§ Required work
Can you carry on the piece about schmoozing in the music industry from the point where it stops?

§ Extract
Hot Pastime

Impressive Mark Seymour rant on schmoozing from Rolling Stone.

Author: Mark Seymour.

Date: August 1989.

 

Article Text

Schmooze has sex, drugs, money and fame – the perfect social interaction for the paranoid age.

The US tour is cancelled as we, Hunters & Collectors, wait in a squalid guest house. London 1988. The band finally gives up and goes home. Me?  I’m whisked off to America, to schmooze; to shake hands, smile, laugh, accept flattery laid on like wet concrete, to groan inwardly, to meet the industry, through every one-horse radio station in New Jersey.

“Hi, I’d like you to meet Mark Seymour,” says the record company person, with a pearly smile and a stonewash ensemble, “from Hunters & Collectors… from Australia”.

“Hey man,” says the station publicist, smile gleaming from a stonewash jacket, “Bruce Springsteen sat in that chair. Yep! That one right there. That one you’re sittin’ in. Feels good, don’t it?

“Oh wow! Wow, hey, aren’t you…you know you really remind me of someone… (here it comes again). Hey, that’s right, you’re the brother of that guy in Crowded House. Am I right? Yeah. You bet I’m right. You know, they’re from Australia too. Wow, what a coincidence.” (Fantastic! I’m thrilled to bits!).

Meet the industry. Why? Why not just plug in and rock out? Why not do what comes easiest and let the music speak for itself? Well, look I’d love to, but this is America. America is supposed to take years and this will only take two weeks. Besides, I’m not getting any younger. So, the alternative is schmoozing.

There you are, quietly nursing your own private mediocrity while everybody else is terrified of theirs – and the social phenomenon that emerges from all this is what we in the industry refer to as schmooze.

§ Material supplied
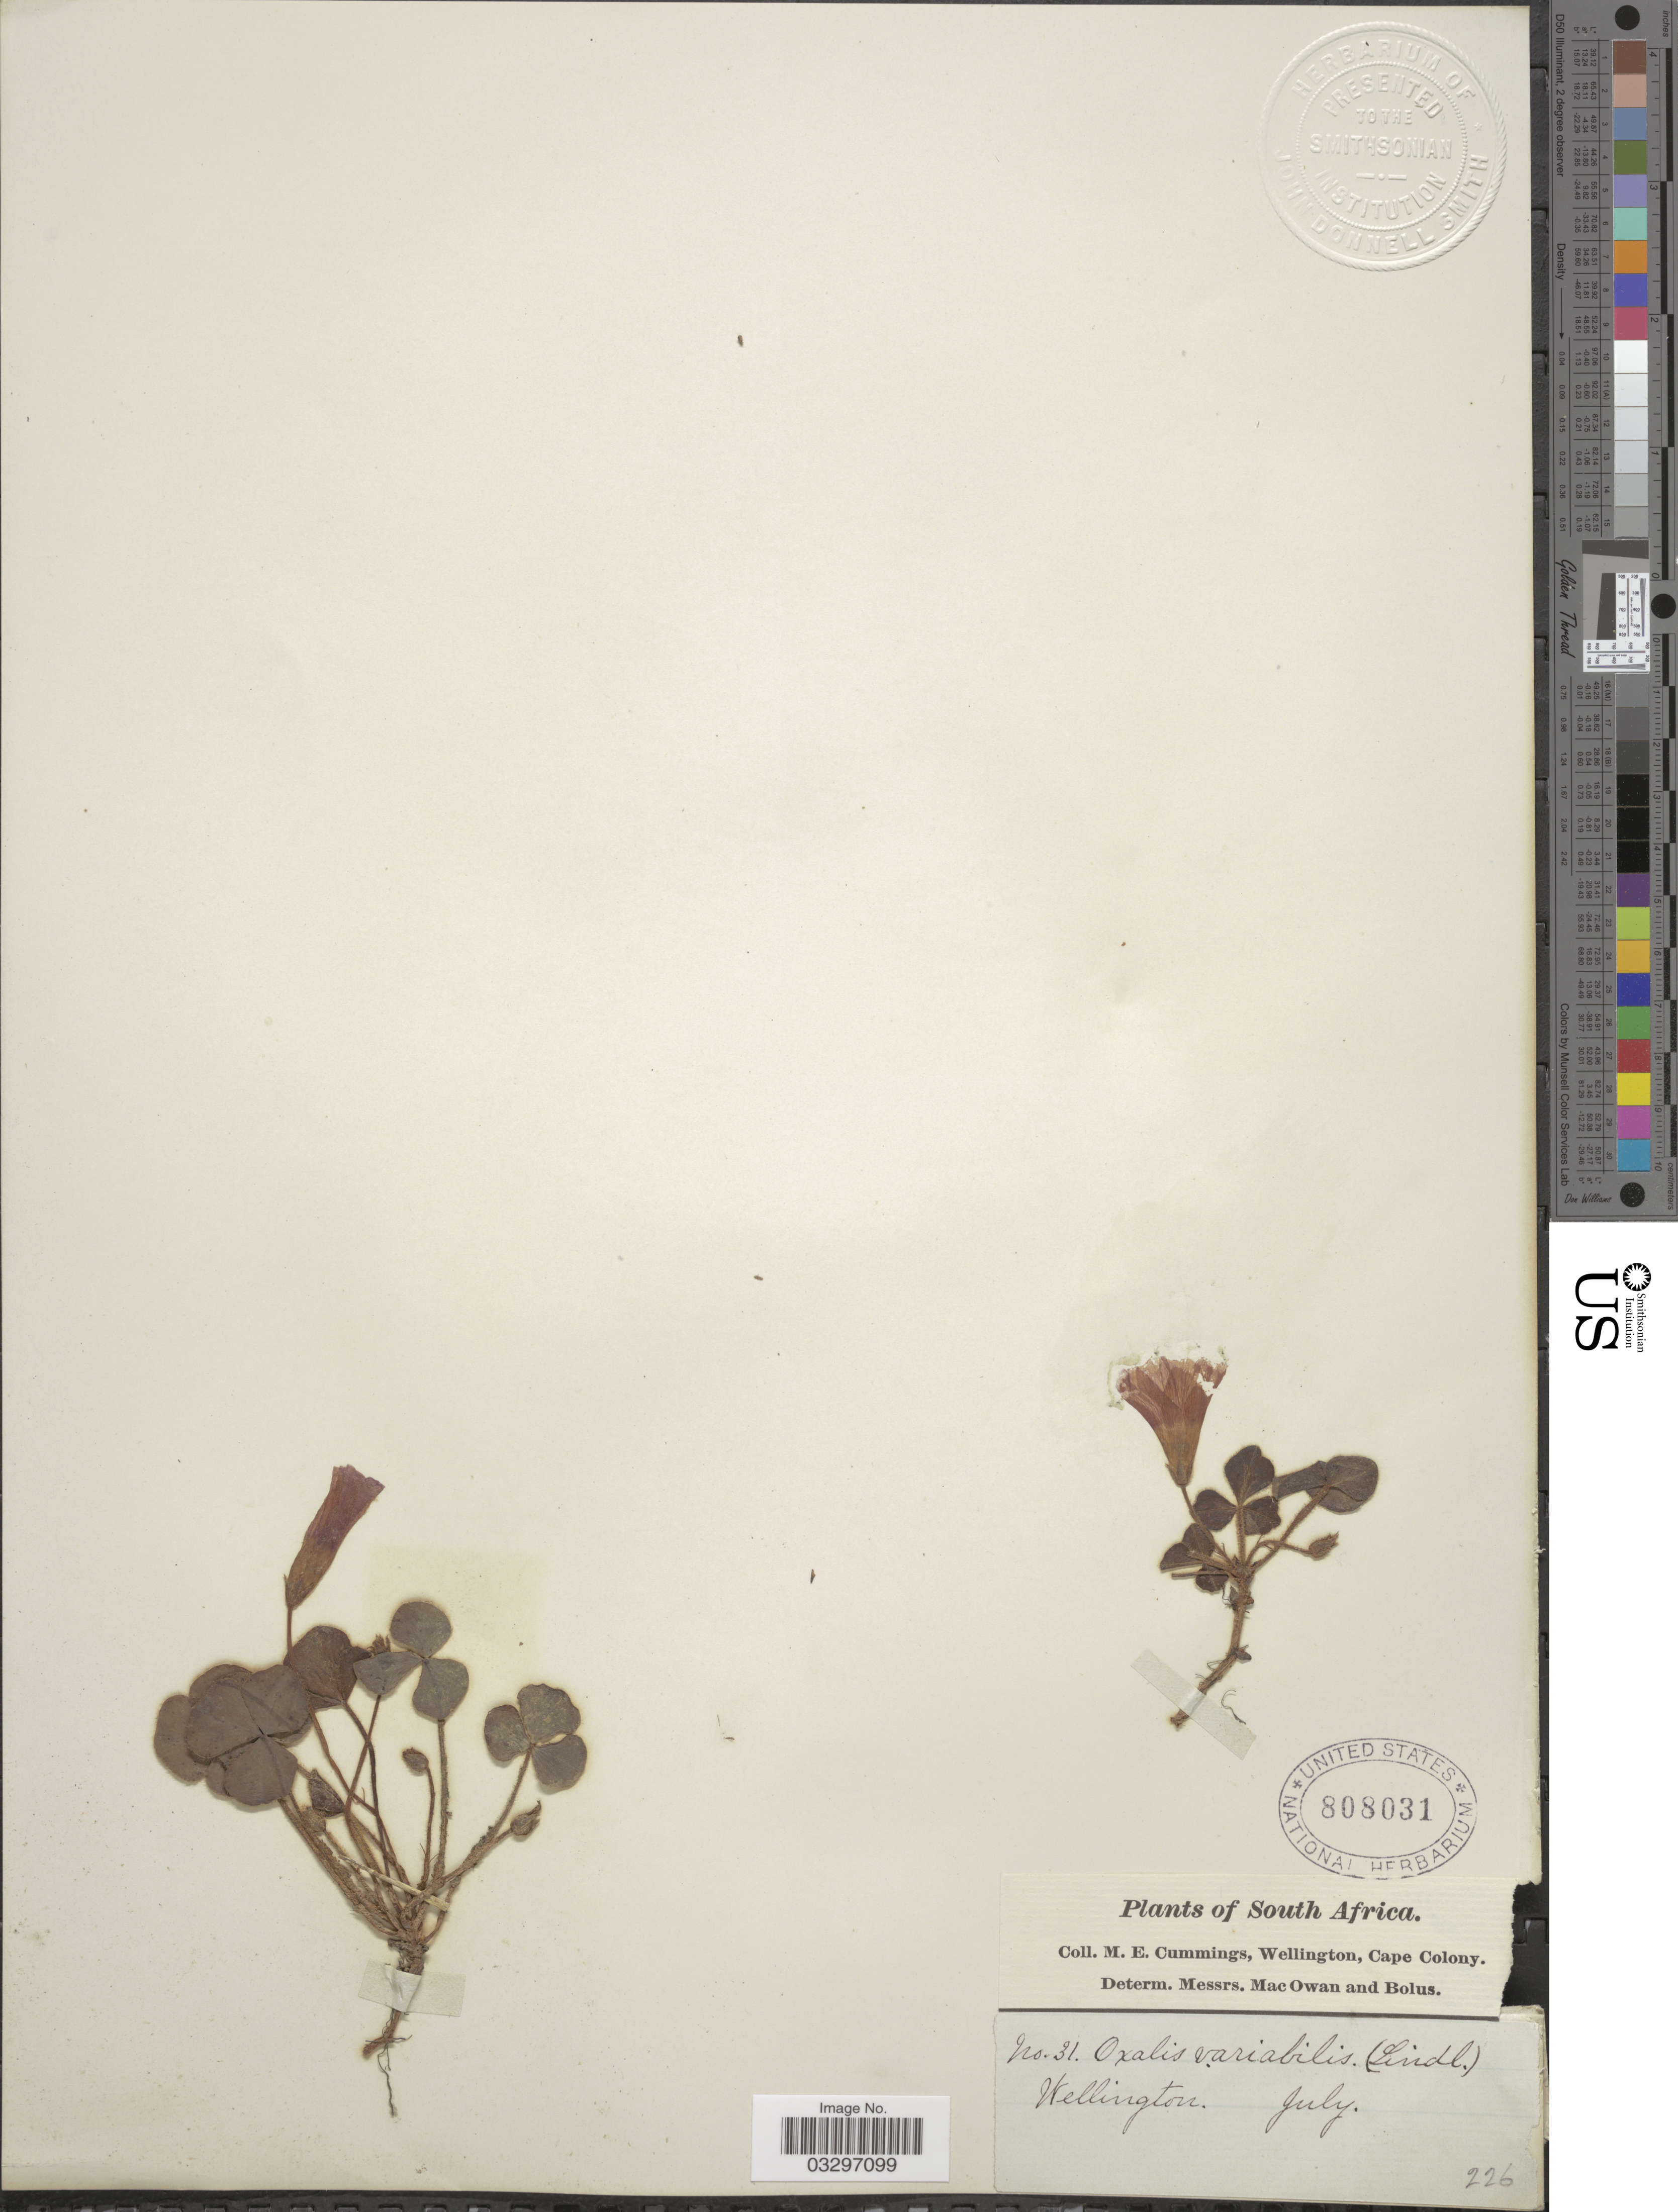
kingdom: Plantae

---

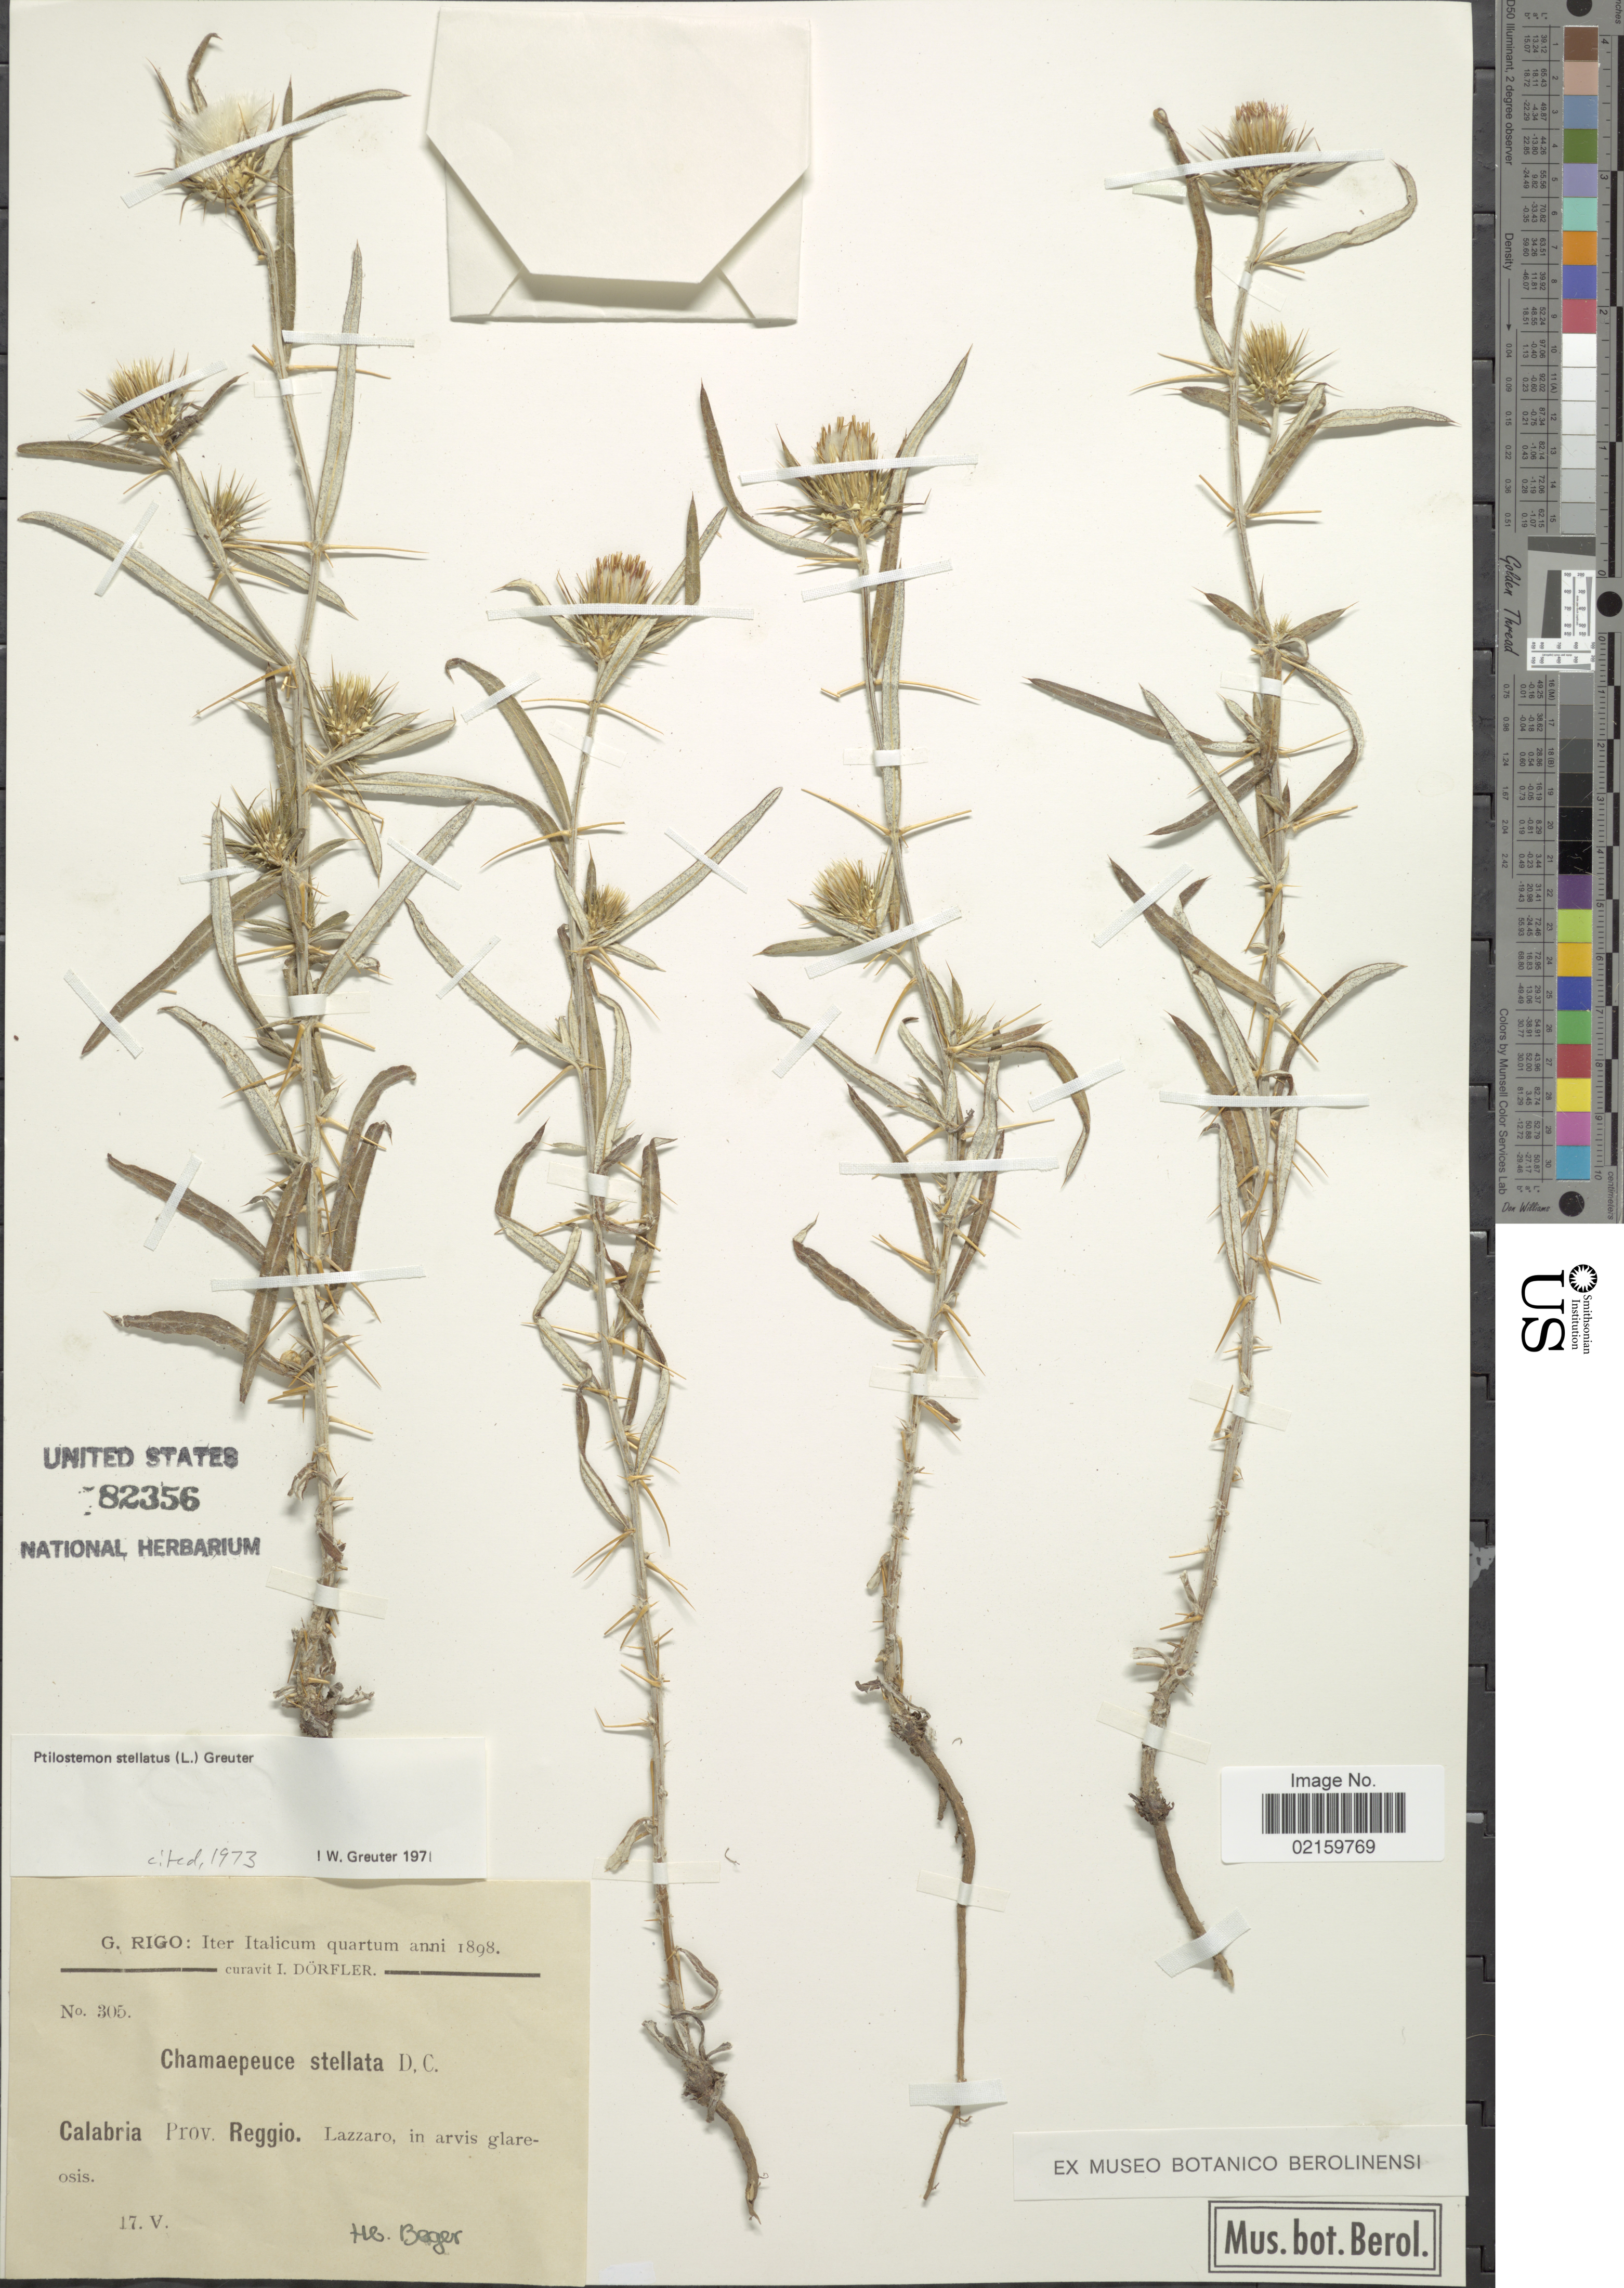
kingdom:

§ Answer
Schmooze is this year’s catchword and it’s rapidly becoming an artform. We’ve given it a name so we can do it without feeling guilty. But God and me are guilty as hell. Let’s face it, you never know when you’re going to shake the hand of a multi-millionaire and swap anecdotes about the ‘old days’. “Remember when we used to drive all the way from Melbourne to Sydney. You know, the car? It’s got four wheels and a roof.” You glibly bullshit in a four am dive. In fact, you’re still getting around in a car, but you keep it to yourself for fear of seeming less successful. After all, you’re talking to a tour manager who is six years younger than you and travels first class complete with Gold Wing Frequent Flyer Card.

Schmooze becomes part of your lifestyle in a number of ways. First of all it is the new brand of grease on the pole of success.

Secondly schmooze is a form of social interaction whereby you maintain your social image by never offending anyone; never feeling strongly about anything for fear that someone else might not agree. It’s a tough world out there and we need all the allies we can possibly get. Schmooze keeps us together.

For instance: the planet is dying. I have friends who are terrified. They don’t want their children growing up in a greenhouse. The end of the world is nigh… has been for years.

Three weeks ago I was in a groovy Italian restaurant in Perth. There were seven of us… three Hunters & Collectors and assorted guests. Several drinks into this and the boys started arguing ferociously about Paul Keating and whether or not the country was going down the tubes. The results were devastating. When we finally paused to catch breath, the others were silent, embarrassed. It was as though we’d dropped our pants in public.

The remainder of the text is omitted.